◆ Task instructions ◆
What you return should be only the lines in the entries below between the one holding "capitalism imposes upon" and the one holding "Enter your website and I'll personalise", ends included, with every picture left out.

◆ Exercise input ◆
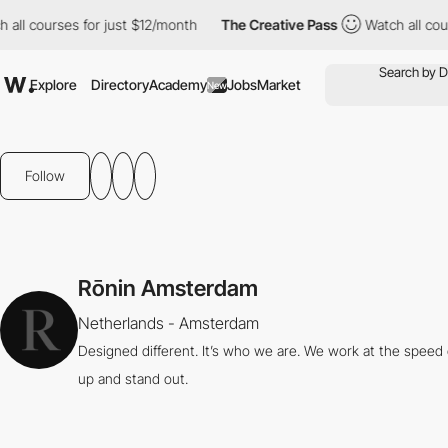
l courses for just $12/month
The Creative Pass
Watch all course
Explore
Directory
Academy
Jobs
Market
New
Follow
Rōnin Amsterdam
Netherlands - Amsterdam
Designed different. It’s who we are. We work at the speed
up and stand out.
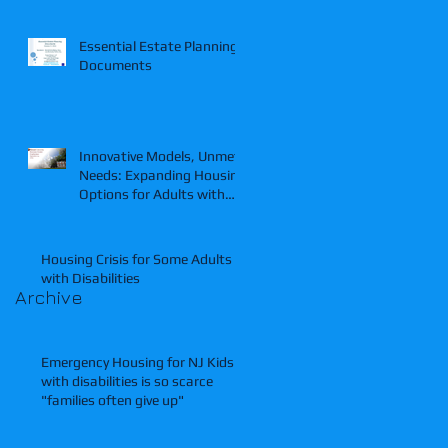
Essential Estate Planning
Documents
Innovative Models, Unmet
Needs: Expanding Housing
Options for Adults with
Intellectual and
Developmental Disabilities.
Housing Crisis for Some Adults
with Disabilities
Archive
Emergency Housing for NJ Kids
with disabilities is so scarce
"families often give up"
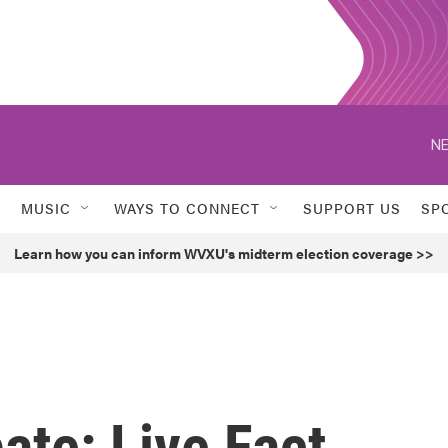
NE
MUSIC
WAYS TO CONNECT
SUPPORT US
SP
Learn how you can inform WVXU's midterm election coverage >>
ate: Live Fact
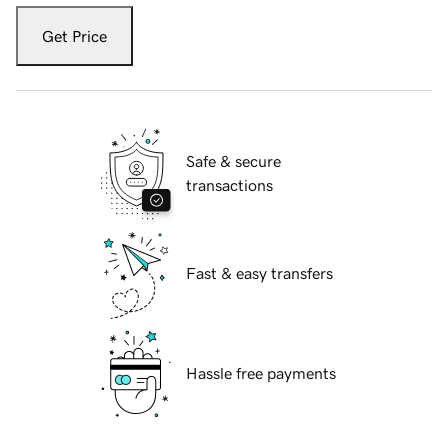
Get Price
Safe & secure
transactions
Fast & easy transfers
Hassle free payments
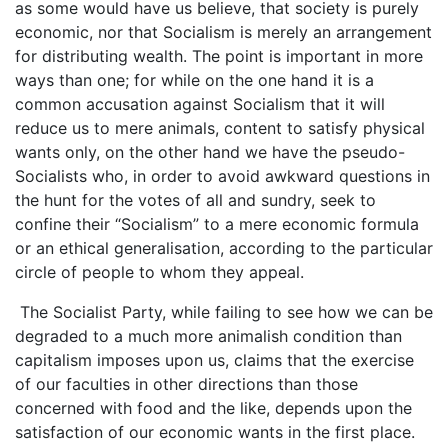
as some would have us believe, that society is purely
economic, nor that Socialism is merely an arrangement
for distributing wealth. The point is important in more
ways than one; for while on the one hand it is a
common accusation against Socialism that it will
reduce us to mere animals, content to satisfy physical
wants only, on the other hand we have the pseudo-
Socialists who, in order to avoid awkward questions in
the hunt for the votes of all and sundry, seek to
confine their “Socialism” to a mere economic formula
or an ethical generalisation, according to the particular
circle of people to whom they appeal.
The Socialist Party, while failing to see how we can be
degraded to a much more animalish condition than
capitalism imposes upon us, claims that the exercise
of our faculties in other directions than those
concerned with food and the like, depends upon the
satisfaction of our economic wants in the first place.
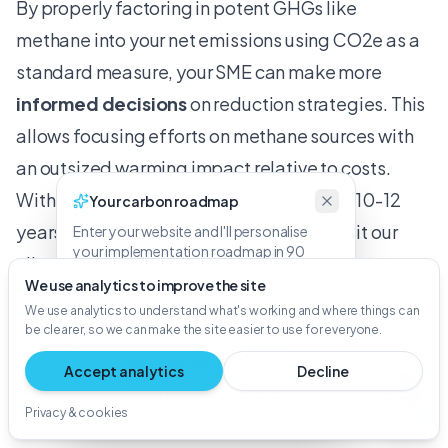
By properly factoring in potent GHGs like
methane into your net emissions using CO2e as a
standard measure, your SME can make more
informed decisions
on reduction strategies. This
allows focusing efforts on methane sources with
an outsized warming impact relative to costs.
With methane's short atmospheric life of 10-12
Your carbon roadmap
years unlike CO2, cuts also quickly benefit our
Enter your website and I'll personalise
your implementation roadmap in 90
climate.
seconds.
We use analytics to improve the site
Mandatory CO2e Reporting and Compliance
We use analytics to understand what's working and where things can
As sustainability reporting regulations gain
be clearer, so we can make the site easier to use for everyone.
momentum globally, small and medium
Generate my roadmap
Accept analytics
Decline
enterprises (SMEs) must prepare to measure,
I prefer to configure manually
Privacy & cookies
disclose and reduce their carbon emissions.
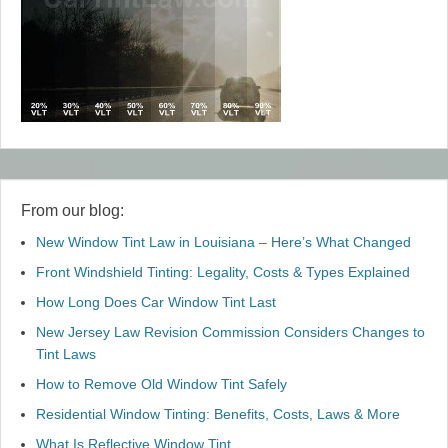
From our blog:
New Window Tint Law in Louisiana – Here’s What Changed
Front Windshield Tinting: Legality, Costs & Types Explained
How Long Does Car Window Tint Last
New Jersey Law Revision Commission Considers Changes to
Tint Laws
How to Remove Old Window Tint Safely
Residential Window Tinting: Benefits, Costs, Laws & More
What Is Reflective Window Tint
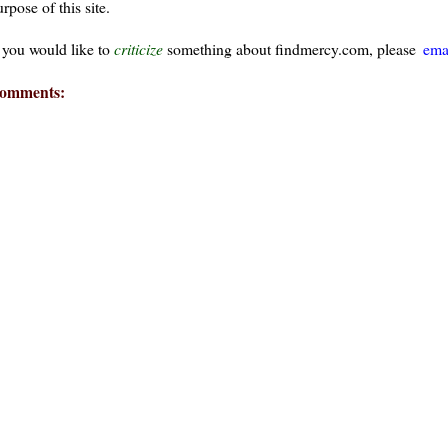
rpose of this site.
f you would like to
criticize
something about findmercy.com, please
ema
omments:
ays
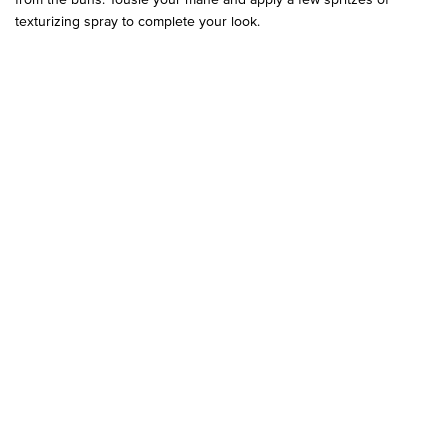
texturizing spray to complete your look.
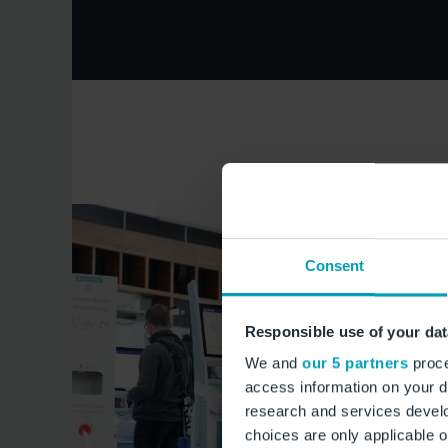
Consent
Responsible use of your dat
We and
our 5 partners
proce
access information on your d
research and services devel
choices are only applicable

◆ Response box ◆
capitalism imposes upon us, claims that the exercise
of our faculties in other directions than those
concerned with food and the like, depends upon the
satisfaction of our economic wants in the first place.
By properly factoring in potent GHGs like
methane into your net emissions using CO2e as a
standard measure, your SME can make more
informed decisions
on reduction strategies. This
allows focusing efforts on methane sources with
an outsized warming impact relative to costs.
With methane's short atmospheric life of 10-12
Your carbon roadmap
years unlike CO2, cuts also quickly benefit our
Enter your website and I'll personalise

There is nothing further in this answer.